À ce propos, rappelons l’existence d’un numerus clausus à l’entrée des études de médecine en France. Beaucoup de candidats tentent dès lors leur chance dans nos universités francophones où il n’y a pas (encore) d’examen pour entamer le cursus. La Fédération Wallonie-Bruxelles a d’ailleurs limité le nombre d’étudiants non-résidents à 30% par tirage au sort et interdit l’accès aux étudiants ayant échoué plus d’une fois à une première année de médecine en France. L’impact de ces mesures prises respectivement en 2012 et 2013 ne sera perceptible qu’à partir de 2018 et 2019, années de diplôme potentiel.

Seuls 50% de soignants ?

Fait notable dans les données renseignées par la ministre De Block, ces médecins ressortissants de l’UE n’étaient que 254 à disposer en 2015 d’un numéro Inami, cette fameuse suite de onze chiffres qui autorise la pratique curative et désigne les prestations entrant en ligne de compte de l’assurance maladie. Cela n’équivaut donc qu’à 50,4% des détenteurs étrangers de visa cette année, contre 61,3% en 2014 et 66% en 2013.

On y retrouve peu ou prou la distribution habituelle des nationalités : nos dispensateurs de soins européens sont en 2015 principalement Français (28,4%), Néerlandais (26,8%), Italiens (12,9%) et Roumains (10,63%).

Quant à la circulation sur base pluriannuelle, de 2010 à nos jours, la Belgique a accordé en somme 1.876 numéros Inami. Ce qui représente 6 « médecins soignants » sur dix visas octroyés à des professionnels ressortissants d’Europe.

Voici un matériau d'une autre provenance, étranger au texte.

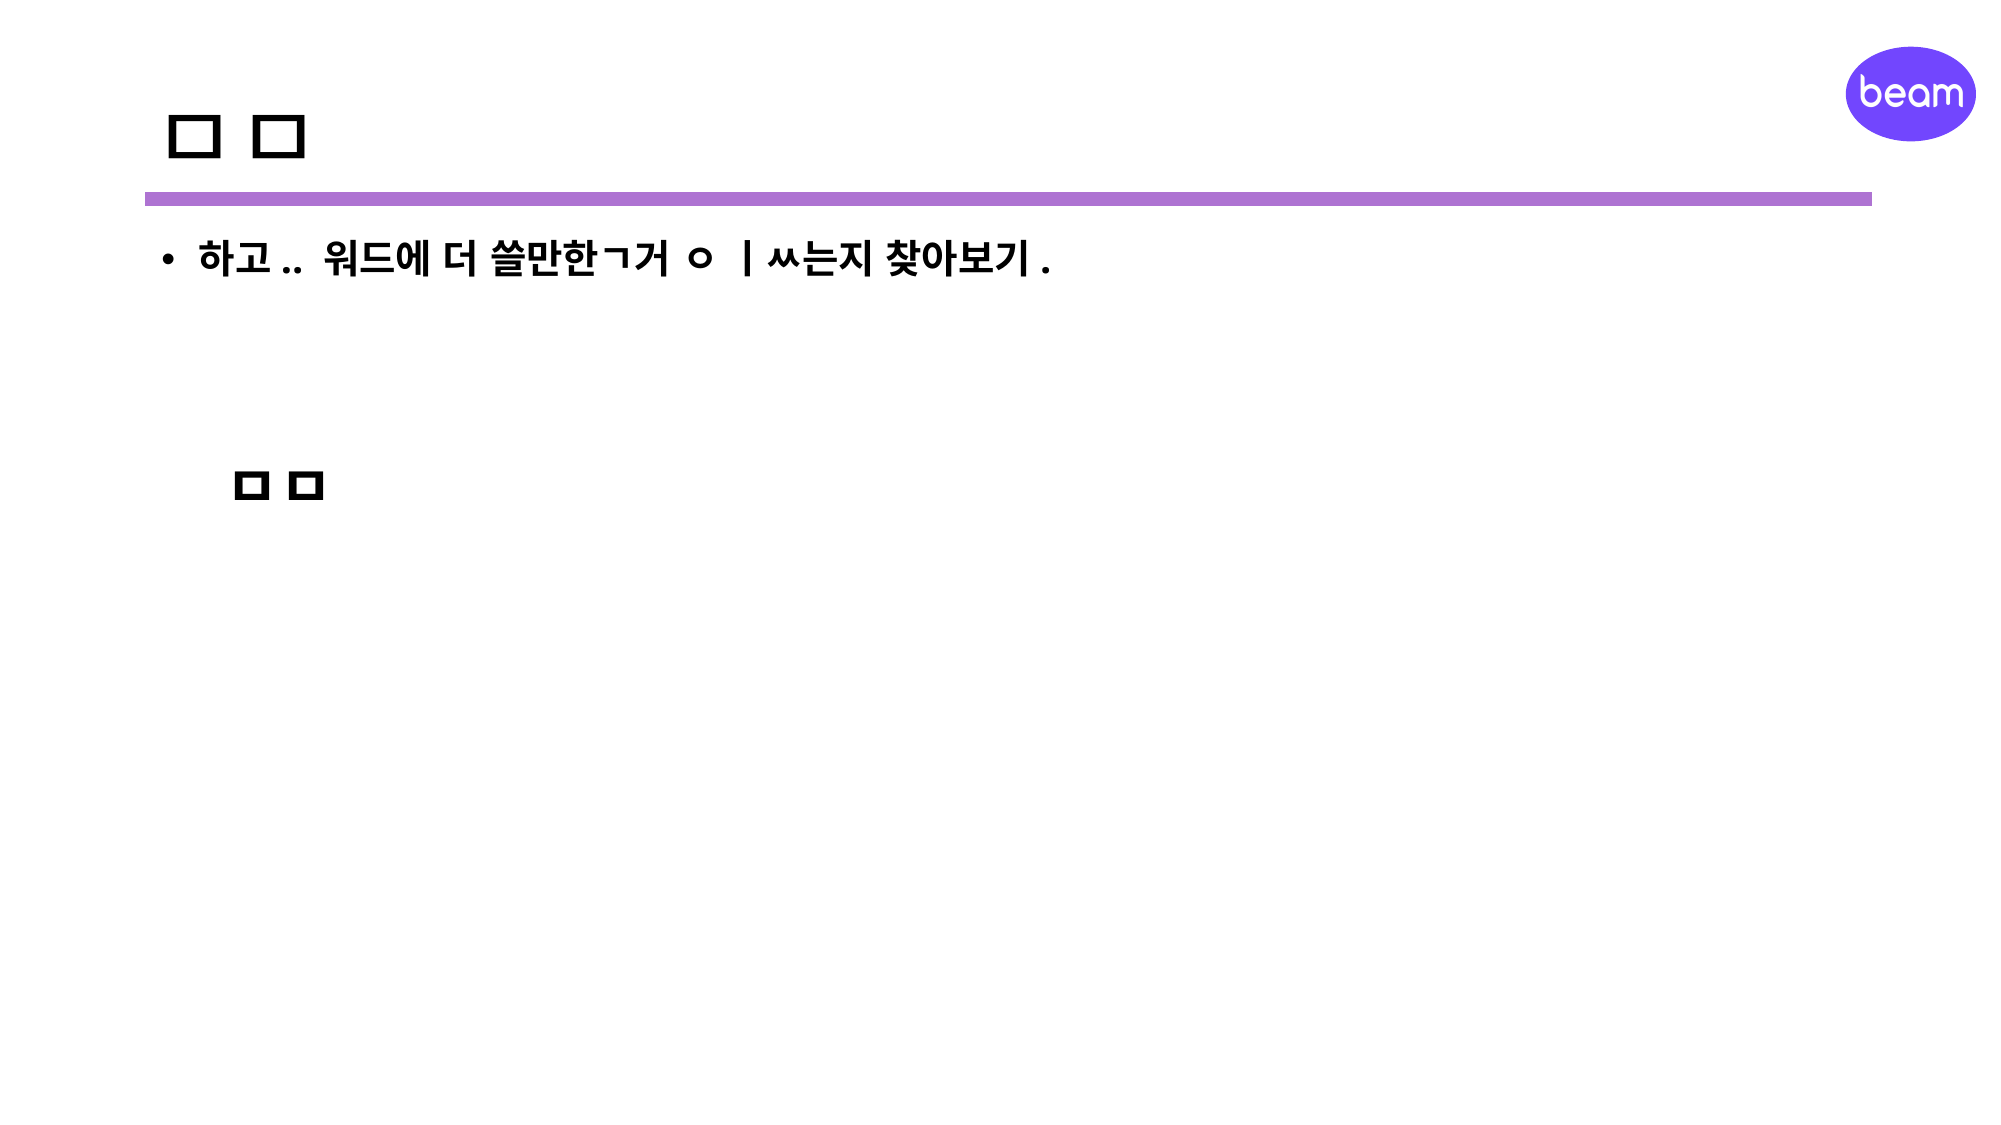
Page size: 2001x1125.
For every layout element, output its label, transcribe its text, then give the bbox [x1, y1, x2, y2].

Dans ce calcul, la population médicale venant de Roumanie se montre plus grande, à hauteur de 21,1%, que le contingent originaire des Pays-Bas (20,8%). La tête du classement reste occupée par nos voisins d’outre-Quiévrain (22,2%). Pour le détail, les médecins chypriotes (5,1%) se hissent alors dans le « top 5 » des prestataires étrangers les plus nombreux depuis 2010, devant leurs confrères espagnols (4,1%).

Concédons enfin, que tout médecin belge diplômé reste libre de quitter nos contrées pour aller, assez facilement, faire reconnaître ses qualifications professionnelles dans un autre pays européen.